Thanks for the pointer I wasn't aware pandoc was able to do that :/ It seems It can convert to Github-Flavored Markdown !! I have to give it a try :) Still I learned a lot from another user about regex/sed and Pearl :) !
Sorry for the late response... I was busy with another user :S My English is so bad I'm not able to response to every one at the same time... Whatever...
I tried your pearl regex substitution and effectively it does what I ask from my post, so thank you very much for your help ! However, I missed a few use cases were your regex breaks... But that's on me, your command works as expected !!!
[Link with numbers](Another%20Markdown%20file.md#1.3%20this%20is%20another%20test.md)
The part before the hashtag need to keeps it's original form (even with %20) because it links to a markdown file directly and not a header (Hope it's comprehensible?). It took me a lot of time with another user and we came to a wrapped up script that does everything:
#! /bin/bash
files="/home/USER/projects/test.md"
mdlinks="$(grep -Po ']\((?!https).*\)' "$files")"
mdlinks2="$(grep -Po '#.*' <<<$mdlinks)"
while IFS= read -r line; do
#Converts 1.2 to 1-2 (For a third level heading needs to add a supplementary [0-9])
dashlink="$(echo "$line" | sed -r 's|(.+[0-9]+)\.([0-9]+.+\))|\1-\2|')"

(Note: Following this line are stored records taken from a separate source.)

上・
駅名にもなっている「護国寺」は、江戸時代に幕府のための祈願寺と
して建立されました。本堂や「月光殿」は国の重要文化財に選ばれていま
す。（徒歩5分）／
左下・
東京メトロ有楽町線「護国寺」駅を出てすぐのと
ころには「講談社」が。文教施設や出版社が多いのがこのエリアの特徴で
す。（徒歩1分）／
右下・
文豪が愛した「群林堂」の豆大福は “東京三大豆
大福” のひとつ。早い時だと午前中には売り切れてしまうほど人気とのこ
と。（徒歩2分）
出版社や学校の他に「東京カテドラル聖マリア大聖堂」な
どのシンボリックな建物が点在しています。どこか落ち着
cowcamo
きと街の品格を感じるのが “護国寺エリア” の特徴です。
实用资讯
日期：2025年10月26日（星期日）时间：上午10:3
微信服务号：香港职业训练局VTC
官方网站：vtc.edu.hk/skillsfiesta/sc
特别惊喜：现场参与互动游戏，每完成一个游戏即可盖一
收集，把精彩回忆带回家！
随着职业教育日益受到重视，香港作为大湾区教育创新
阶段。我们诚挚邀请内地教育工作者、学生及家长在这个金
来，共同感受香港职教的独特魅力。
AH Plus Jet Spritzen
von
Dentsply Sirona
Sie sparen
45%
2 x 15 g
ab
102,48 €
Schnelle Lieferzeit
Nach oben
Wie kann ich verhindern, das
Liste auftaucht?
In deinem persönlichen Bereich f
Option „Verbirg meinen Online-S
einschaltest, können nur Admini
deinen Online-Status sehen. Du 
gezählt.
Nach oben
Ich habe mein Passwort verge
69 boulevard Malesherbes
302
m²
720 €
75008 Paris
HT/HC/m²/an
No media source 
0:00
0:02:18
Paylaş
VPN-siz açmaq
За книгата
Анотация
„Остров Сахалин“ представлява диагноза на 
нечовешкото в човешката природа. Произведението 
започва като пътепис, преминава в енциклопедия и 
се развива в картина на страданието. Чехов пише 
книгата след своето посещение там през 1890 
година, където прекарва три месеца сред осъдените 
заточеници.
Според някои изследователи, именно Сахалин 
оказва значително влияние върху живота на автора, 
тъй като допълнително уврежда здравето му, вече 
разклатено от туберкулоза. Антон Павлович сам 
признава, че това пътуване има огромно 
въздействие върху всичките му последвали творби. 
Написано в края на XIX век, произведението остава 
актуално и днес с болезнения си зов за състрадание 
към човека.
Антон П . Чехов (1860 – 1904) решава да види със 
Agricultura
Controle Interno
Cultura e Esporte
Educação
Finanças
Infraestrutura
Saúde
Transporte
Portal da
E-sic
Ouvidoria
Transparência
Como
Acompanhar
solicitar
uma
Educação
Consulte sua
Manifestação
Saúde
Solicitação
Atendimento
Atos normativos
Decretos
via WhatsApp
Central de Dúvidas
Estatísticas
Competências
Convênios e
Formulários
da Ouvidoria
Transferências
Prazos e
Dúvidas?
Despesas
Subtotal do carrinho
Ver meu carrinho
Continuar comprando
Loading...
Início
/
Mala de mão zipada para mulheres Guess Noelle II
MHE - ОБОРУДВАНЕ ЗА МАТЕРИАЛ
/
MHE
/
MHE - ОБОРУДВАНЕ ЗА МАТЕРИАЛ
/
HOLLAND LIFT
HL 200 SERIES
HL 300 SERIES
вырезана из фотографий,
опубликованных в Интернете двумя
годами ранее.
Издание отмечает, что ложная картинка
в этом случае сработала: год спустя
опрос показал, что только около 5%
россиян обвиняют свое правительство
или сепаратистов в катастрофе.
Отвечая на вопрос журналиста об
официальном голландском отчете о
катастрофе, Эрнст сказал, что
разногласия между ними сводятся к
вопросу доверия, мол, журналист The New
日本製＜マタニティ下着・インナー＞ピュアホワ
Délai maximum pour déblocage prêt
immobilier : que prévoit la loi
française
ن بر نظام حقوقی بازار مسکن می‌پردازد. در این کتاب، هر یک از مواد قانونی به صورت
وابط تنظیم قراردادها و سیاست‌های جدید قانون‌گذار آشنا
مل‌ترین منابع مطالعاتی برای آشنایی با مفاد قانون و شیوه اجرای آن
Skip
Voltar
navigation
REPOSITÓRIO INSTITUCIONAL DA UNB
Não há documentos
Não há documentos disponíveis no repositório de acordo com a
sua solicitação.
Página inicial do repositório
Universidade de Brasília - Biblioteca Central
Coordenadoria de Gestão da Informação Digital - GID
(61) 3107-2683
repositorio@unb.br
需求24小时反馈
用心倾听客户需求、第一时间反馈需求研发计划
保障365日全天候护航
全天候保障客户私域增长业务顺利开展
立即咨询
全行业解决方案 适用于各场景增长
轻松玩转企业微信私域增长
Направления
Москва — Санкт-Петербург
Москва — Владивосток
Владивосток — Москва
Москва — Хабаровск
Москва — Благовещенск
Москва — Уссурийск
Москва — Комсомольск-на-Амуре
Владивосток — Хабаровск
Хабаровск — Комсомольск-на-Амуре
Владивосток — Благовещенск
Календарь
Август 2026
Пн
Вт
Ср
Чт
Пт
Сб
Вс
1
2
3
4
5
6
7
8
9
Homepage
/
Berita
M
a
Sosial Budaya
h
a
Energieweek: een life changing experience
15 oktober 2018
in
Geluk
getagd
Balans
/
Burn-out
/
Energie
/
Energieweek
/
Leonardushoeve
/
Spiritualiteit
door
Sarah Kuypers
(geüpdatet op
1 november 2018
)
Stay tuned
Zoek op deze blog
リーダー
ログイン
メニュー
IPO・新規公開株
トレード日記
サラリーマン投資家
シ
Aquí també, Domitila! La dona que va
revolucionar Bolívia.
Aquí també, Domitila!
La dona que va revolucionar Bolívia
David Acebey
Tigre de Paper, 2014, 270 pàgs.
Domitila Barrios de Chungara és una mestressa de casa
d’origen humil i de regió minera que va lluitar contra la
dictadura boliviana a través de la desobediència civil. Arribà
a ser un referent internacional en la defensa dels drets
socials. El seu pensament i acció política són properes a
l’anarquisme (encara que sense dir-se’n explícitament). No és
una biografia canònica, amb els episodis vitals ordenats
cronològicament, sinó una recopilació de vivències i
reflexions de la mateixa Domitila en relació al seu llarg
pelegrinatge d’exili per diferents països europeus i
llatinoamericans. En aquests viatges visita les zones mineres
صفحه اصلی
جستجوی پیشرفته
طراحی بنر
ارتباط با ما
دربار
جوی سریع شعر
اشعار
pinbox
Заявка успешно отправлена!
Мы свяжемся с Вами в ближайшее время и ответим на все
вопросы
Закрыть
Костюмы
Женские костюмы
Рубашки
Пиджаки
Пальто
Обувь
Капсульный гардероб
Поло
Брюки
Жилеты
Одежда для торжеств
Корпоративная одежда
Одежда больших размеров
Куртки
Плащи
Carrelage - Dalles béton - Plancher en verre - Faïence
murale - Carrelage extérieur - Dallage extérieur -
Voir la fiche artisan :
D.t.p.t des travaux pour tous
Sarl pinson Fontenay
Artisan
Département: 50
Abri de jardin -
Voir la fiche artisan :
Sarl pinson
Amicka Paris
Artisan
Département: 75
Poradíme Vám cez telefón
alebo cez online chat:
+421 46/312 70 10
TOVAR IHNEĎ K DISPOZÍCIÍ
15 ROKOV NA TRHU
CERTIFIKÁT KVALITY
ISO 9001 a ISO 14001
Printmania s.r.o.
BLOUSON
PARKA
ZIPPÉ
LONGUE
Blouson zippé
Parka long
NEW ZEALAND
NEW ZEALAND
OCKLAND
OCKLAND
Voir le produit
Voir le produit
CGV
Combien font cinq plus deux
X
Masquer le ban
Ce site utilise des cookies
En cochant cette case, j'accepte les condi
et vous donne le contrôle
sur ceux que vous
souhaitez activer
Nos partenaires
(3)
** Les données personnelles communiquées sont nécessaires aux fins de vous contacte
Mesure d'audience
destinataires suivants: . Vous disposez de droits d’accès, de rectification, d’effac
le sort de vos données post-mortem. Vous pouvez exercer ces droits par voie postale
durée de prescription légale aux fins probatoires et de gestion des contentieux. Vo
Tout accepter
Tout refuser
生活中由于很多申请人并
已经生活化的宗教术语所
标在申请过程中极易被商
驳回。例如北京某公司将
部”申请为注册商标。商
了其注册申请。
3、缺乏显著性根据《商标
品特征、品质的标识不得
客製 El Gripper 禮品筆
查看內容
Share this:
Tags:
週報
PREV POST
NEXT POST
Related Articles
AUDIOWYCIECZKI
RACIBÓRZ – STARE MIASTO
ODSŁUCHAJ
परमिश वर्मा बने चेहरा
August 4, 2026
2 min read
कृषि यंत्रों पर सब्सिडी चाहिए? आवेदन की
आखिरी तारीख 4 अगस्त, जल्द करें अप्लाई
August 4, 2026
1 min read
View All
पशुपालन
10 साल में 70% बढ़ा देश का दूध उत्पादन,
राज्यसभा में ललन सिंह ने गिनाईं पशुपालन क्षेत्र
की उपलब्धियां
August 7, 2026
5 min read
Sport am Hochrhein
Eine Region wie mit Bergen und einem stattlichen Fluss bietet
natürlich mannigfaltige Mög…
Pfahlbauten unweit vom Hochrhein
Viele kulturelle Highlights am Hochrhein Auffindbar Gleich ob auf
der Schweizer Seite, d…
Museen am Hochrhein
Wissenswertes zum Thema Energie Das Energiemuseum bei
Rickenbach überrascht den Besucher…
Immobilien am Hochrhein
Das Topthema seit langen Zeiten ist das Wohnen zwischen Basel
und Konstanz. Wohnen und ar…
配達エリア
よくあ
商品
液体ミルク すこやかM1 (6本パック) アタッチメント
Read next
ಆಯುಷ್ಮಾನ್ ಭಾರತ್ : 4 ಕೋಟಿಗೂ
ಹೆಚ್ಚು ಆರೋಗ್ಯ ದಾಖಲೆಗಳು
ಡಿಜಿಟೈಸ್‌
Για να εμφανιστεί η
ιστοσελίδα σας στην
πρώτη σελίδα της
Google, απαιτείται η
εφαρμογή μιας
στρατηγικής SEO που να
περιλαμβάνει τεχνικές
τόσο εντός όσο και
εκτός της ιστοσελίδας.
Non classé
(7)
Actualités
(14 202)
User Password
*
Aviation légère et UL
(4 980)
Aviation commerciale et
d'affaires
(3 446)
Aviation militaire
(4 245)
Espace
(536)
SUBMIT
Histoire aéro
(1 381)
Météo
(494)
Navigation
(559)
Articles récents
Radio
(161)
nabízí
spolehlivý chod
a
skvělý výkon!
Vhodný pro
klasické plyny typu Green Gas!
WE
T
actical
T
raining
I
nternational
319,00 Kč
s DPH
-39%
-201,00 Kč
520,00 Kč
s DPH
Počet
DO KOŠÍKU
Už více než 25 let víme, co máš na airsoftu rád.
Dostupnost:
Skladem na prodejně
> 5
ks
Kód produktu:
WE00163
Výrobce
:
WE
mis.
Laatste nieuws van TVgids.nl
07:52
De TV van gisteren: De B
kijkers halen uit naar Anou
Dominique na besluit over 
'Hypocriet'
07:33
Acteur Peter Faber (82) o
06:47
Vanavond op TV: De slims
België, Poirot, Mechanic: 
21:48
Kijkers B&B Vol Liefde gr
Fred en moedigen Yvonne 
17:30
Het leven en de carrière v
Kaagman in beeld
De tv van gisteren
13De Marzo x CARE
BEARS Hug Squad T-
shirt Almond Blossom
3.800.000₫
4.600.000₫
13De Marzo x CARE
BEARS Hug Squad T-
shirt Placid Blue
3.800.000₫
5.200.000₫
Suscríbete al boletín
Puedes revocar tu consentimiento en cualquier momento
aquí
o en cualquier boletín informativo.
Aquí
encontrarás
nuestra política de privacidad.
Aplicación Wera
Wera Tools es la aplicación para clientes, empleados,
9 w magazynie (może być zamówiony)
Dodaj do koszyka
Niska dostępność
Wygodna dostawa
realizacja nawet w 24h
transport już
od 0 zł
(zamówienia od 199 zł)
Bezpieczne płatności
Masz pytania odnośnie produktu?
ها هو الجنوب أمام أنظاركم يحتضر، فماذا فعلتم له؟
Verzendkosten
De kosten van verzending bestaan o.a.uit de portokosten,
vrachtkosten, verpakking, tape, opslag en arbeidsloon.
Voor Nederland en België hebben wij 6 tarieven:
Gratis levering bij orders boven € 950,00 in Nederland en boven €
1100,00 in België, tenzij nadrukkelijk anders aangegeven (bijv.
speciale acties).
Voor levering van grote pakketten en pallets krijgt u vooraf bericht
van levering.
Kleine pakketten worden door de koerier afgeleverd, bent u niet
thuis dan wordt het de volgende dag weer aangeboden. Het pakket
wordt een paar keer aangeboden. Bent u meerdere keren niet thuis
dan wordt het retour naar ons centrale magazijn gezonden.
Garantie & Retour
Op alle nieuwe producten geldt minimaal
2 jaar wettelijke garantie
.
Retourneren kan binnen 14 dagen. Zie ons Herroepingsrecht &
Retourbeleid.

sed -i "s/$line/${dashlink}/" "$files"
#Puts everything to lowercase after a hashtag
lowercaselink="$(echo "$dashlink" | sed -r 's|#.+\)|\L&|')"
sed -i "s/$dashlink/${lowercaselink}/" "$files"
#Removes spaces (%20) from markdown links after a hashtag
spacelink="$(echo "$lowercaselink" | sed 's|%20|-|g')"
sed -i "s/$lowercaselink/${spacelink}/" "$files"
done <<<"$mdlinks2"
If you are motivated you can still improve your regex If you want :) I'm kinda curious If it's possible with a one-liner ! Thank again for your help and sorry for the late response !!
This might work, but I think it is best to not tinker further if you already have a working script (especially one that you understand and can modify further if needed).